Gründung der Sternwarte in Jena

Bei dieser Aussage im hohen Alter muss Goethe wohl vergessen oder verdrängt haben, dass er sich in seinen mittleren Jahren vielfältig mit Astronomie beschäftigt hatte. Er war entscheidend an der Gründung der Sternwarte in Jena, des wissenschaftlichen Zentrums des Herzogtums Sachsen-Weimar, beteiligt. Auf die Oberaufsicht über die neue Sternwarte war Goethe, ohne es damals zu ahnen, durch die Arbeit an seiner Farbenlehre im Jahr 1810 gut vorbereitet. Im historischen Teil der Farbenlehre würdigt Goethe kenntnisreich die umwälzenden Entdeckungen früherer Astronomen, so die Lehren von Kopernikus und Kepler. Im didaktischen Teil erinnert er an Tycho Brahes Beobachtung, »daß der Mond in Konjunktion um den fünften Teil kleiner erscheine als in Opposition«.

Sternwarte in Jena | Unter Goethes Oberaufsicht wurde im Jahr 1813 die Sternwarte Jena als Anbau an Schillers Gartenhaus (hinten links) errichtet.
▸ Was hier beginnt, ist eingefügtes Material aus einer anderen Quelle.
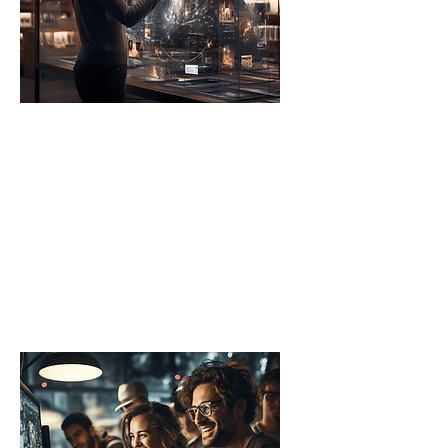
Universities
These institutions launch AI
Accelerators to push the
boundaries of research and
innovation, while equipping
students with the advanced
knowledge needed for AI-
driven careers.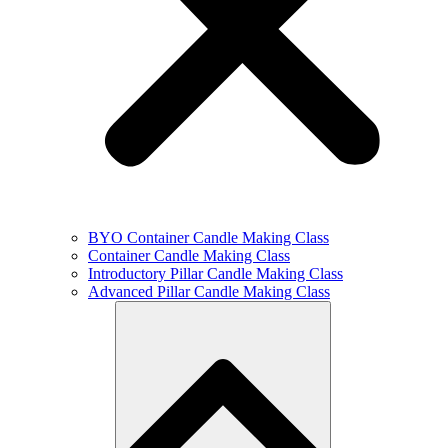
BYO Container Candle Making Class
Container Candle Making Class
Introductory Pillar Candle Making Class
Advanced Pillar Candle Making Class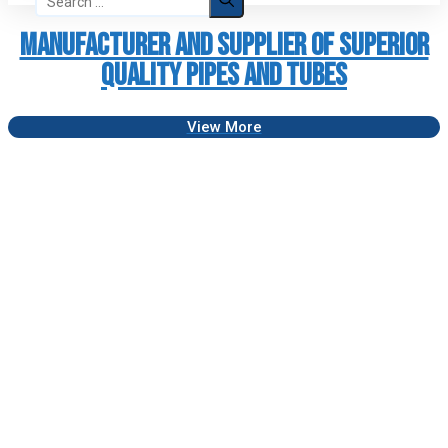
for:
Manufacturer and Supplier of Superior
Quality Pipes and Tubes
View More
Das Bild entstand im Jahr 1879, nachdem der Physiker und Sternwartendirektor Ernst Abbe das Wohnhaus bezogen und die Gebäude rekonstruiert und erweitert hatte. Zehn Jahre später ließ Abbe den Sternwartenanbau abreißen und errichtete nahebei einen modernen Neubau.

Bereits bei der Bauplanung für die neue Sternwarte auf dem Grundstück des ehemaligen schillerschen Gartenhauses war Goethe anwesend (siehe »Sternwarte in Jena«). Am 3. September 1813, pünktlich zum 56. Geburtstag von Herzog Carl August, wurde die Sternwarte eingeweiht. Goethe fand mit dem Universitätsprofessor für Mathematik, Karl-Dietrich von Münchow, den ersten Direktor für die neue Sternwarte; allerdings war der in der Astronomie bis dahin noch nicht hervorgetreten. Goethe legte das Beobachtungsprogramm für die ihm unterstellte Einrichtung fest: »Es wird dem Astronomen zur Pflicht gemacht, beständig genau Zeit zu halten, alle Sternbedeckungen und sonstigen Himmelsbegebenheiten, welche zu Längenbestimmung dienen können, fleißig zu beobachten und sowohl diese Beobachtungen als alle anderen, welche der Astronomie zum Fortschreiten der Wissenschaft und neuen Entdeckungen gemacht, in Manuale einzutragen …«

Nachdem Carl August, seit dem Jahr 1815 Großherzog, eines Abends mit bloßem Auge einen hellen Meteor beobachtet hatte, war er sehr enttäuscht, dass »seine Sternwarte« das Ereignis nicht bemerkt hatte. Goethe ordnete daraufhin an, in Jena künftig auch Feuerkugeln, Sternschnuppen, Mondhöfe und Irrsterne zu beobachten, außerdem monatlich eine kleine atmosphärische Chronik nach Weimar zu liefern. Goethe glaubte längere Zeit nicht an den kosmischen Ursprung der Meteoriten. Er vermutete ihren Ursprung in der oberen Erdatmosphäre. Dort seien sie durch Zusammenballung von Staub und Gas entstanden; er nannte sie deshalb Aerolithen oder Luftsteine.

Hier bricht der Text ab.